Work order | Set down, exactly as written, every line from the top of the records below to the line containing "Page size: 1500x844.", both ends included, and no others.

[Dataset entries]
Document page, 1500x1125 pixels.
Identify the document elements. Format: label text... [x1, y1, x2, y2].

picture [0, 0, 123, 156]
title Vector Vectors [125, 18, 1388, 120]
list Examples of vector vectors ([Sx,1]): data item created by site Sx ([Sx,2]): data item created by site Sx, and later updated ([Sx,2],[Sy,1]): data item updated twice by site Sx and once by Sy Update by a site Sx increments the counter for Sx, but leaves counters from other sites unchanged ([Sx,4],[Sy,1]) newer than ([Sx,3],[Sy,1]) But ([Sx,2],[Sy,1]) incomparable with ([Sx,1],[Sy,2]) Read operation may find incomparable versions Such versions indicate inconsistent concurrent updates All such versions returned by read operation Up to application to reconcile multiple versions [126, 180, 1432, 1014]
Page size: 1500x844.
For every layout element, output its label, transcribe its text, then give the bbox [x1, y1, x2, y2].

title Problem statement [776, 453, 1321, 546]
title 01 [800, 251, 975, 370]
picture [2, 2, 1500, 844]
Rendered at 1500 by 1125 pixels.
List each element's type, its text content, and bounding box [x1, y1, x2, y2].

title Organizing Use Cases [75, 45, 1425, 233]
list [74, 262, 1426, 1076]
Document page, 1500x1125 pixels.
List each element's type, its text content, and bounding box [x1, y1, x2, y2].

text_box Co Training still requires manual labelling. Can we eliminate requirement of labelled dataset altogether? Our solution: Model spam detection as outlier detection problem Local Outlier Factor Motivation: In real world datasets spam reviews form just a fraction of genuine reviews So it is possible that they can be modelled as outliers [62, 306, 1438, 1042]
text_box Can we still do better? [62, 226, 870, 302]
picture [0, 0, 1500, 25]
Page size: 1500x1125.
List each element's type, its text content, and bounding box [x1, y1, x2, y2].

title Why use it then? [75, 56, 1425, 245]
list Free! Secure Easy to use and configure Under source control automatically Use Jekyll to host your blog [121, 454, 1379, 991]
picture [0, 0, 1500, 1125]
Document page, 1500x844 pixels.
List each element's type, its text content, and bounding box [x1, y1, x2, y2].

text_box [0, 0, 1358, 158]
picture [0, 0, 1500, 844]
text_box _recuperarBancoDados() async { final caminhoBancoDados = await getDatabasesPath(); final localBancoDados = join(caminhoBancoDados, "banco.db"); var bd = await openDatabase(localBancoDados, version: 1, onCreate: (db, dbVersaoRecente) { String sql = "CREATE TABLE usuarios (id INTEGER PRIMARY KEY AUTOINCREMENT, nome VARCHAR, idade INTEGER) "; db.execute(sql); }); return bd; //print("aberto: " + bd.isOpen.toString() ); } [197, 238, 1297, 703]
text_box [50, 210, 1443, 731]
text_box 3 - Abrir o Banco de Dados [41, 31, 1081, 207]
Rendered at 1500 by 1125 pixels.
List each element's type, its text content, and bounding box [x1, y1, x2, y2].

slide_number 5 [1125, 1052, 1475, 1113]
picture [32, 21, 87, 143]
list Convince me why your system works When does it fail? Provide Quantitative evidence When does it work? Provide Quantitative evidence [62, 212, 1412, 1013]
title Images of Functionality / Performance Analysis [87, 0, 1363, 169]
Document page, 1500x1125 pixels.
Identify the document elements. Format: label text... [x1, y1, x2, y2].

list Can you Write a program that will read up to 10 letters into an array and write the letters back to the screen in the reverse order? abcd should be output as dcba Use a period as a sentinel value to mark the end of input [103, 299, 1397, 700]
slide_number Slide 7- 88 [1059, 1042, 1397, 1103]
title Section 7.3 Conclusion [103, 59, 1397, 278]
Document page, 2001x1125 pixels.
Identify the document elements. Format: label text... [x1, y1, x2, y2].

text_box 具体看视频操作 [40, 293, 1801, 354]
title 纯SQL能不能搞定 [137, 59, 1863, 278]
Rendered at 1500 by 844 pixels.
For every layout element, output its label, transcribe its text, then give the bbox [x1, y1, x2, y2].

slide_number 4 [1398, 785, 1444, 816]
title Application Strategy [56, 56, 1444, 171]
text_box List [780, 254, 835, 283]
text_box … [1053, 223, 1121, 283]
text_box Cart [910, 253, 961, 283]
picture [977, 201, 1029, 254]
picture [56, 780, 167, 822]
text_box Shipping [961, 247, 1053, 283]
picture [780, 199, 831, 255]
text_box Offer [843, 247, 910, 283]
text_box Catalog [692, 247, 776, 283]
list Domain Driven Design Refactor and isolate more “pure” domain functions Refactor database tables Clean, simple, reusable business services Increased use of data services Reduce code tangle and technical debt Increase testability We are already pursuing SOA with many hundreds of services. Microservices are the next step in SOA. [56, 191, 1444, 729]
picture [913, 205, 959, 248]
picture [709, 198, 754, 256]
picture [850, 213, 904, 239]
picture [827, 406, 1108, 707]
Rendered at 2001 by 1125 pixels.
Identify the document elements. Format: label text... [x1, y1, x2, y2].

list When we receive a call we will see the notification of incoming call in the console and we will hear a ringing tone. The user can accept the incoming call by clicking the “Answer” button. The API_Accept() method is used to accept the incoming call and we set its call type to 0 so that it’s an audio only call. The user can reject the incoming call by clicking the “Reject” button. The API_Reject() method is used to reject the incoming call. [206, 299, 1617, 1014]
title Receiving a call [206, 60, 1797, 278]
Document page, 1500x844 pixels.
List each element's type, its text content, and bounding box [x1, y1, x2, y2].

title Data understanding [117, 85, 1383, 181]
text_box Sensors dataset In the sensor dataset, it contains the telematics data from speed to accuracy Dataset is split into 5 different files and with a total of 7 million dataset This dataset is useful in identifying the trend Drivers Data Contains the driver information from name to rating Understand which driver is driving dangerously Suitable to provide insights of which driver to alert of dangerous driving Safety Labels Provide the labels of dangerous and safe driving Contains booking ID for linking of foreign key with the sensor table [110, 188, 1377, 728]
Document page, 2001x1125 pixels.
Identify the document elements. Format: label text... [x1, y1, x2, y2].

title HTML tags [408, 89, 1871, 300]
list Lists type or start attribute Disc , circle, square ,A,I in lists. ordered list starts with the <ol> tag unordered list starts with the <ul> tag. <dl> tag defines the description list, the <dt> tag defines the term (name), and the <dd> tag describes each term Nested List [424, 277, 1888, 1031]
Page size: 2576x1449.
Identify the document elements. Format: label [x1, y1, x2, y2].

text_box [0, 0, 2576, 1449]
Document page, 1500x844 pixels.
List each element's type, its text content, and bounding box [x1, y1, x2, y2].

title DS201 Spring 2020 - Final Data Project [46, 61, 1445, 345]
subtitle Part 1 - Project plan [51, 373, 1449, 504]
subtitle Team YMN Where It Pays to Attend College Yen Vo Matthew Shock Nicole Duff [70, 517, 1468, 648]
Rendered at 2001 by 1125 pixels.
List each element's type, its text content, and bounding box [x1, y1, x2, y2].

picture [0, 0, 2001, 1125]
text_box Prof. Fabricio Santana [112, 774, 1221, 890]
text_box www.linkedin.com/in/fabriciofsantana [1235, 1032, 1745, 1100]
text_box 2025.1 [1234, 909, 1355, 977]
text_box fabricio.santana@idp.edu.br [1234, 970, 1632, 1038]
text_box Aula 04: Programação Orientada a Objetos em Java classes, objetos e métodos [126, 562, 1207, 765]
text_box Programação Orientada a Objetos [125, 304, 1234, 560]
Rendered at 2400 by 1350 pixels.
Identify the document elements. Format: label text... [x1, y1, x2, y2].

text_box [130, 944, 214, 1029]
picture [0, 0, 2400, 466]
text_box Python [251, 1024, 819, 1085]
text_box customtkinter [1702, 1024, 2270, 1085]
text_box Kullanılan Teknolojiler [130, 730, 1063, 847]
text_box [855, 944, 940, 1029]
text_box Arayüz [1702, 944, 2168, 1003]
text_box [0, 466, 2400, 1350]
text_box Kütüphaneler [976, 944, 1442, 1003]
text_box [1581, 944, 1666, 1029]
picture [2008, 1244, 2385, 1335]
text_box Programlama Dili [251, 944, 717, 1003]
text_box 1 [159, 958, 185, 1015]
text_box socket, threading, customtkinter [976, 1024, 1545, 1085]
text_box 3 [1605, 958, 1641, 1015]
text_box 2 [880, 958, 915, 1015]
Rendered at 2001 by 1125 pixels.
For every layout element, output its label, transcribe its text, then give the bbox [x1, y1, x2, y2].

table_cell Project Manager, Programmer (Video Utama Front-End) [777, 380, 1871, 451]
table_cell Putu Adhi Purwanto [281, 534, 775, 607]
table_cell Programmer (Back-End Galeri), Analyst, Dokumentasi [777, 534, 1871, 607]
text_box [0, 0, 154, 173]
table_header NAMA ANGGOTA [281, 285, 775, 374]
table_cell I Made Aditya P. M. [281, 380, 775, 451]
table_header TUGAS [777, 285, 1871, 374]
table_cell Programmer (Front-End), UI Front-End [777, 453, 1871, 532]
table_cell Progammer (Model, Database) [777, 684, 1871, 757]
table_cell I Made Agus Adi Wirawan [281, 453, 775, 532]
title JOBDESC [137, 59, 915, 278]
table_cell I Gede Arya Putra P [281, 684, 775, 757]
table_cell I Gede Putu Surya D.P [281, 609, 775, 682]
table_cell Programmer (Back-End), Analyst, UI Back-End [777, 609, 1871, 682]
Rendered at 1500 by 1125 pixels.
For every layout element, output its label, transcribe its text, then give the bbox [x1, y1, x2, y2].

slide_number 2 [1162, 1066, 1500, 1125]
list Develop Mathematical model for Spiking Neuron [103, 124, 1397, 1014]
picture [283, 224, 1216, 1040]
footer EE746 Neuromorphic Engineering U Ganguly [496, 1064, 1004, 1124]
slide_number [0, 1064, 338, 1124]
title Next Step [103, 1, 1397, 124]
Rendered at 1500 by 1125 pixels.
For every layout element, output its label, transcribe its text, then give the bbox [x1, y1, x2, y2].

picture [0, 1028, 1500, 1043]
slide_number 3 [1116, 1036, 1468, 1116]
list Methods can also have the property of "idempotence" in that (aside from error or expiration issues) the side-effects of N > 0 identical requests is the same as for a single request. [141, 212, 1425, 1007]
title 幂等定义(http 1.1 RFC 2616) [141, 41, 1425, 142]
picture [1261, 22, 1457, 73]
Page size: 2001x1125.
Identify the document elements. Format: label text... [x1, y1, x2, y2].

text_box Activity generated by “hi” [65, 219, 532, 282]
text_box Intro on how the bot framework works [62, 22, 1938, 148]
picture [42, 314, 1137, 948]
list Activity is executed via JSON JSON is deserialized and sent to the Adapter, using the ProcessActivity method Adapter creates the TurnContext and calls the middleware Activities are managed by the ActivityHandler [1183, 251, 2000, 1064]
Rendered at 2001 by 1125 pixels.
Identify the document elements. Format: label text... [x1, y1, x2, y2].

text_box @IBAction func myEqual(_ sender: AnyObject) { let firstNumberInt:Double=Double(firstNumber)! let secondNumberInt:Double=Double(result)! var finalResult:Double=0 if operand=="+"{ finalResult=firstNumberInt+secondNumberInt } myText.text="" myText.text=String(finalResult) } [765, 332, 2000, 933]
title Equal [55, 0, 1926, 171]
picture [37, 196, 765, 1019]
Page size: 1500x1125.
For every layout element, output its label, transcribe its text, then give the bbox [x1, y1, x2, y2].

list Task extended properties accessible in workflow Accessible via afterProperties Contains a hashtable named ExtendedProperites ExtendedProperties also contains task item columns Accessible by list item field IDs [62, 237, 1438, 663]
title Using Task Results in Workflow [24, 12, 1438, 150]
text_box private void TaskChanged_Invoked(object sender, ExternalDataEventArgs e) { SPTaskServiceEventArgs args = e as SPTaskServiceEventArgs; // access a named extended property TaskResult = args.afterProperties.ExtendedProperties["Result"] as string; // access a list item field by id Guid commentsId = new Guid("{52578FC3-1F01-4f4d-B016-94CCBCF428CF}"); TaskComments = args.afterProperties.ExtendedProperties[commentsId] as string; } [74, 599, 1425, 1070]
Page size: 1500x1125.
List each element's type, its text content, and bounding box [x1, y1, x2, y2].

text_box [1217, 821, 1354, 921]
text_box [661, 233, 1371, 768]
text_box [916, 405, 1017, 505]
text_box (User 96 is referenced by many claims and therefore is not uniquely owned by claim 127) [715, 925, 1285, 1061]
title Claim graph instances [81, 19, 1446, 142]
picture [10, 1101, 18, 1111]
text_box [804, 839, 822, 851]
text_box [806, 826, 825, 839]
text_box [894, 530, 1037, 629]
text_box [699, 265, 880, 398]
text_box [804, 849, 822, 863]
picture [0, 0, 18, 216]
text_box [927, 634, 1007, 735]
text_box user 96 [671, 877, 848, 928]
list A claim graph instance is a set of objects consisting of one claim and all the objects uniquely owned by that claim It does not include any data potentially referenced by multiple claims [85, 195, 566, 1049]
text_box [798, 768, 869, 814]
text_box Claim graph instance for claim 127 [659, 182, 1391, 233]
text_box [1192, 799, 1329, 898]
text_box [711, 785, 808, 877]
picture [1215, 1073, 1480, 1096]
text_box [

Written solution |
Document page, 1500x1125 pixels.
Identify the document elements. Format: label text... [x1, y1, x2, y2].

picture [0, 0, 123, 156]
title Vector Vectors [125, 18, 1388, 120]
list Examples of vector vectors ([Sx,1]): data item created by site Sx ([Sx,2]): data item created by site Sx, and later updated ([Sx,2],[Sy,1]): data item updated twice by site Sx and once by Sy Update by a site Sx increments the counter for Sx, but leaves counters from other sites unchanged ([Sx,4],[Sy,1]) newer than ([Sx,3],[Sy,1]) But ([Sx,2],[Sy,1]) incomparable with ([Sx,1],[Sy,2]) Read operation may find incomparable versions Such versions indicate inconsistent concurrent updates All such versions returned by read operation Up to application to reconcile multiple versions [126, 180, 1432, 1014]
Page size: 1500x844.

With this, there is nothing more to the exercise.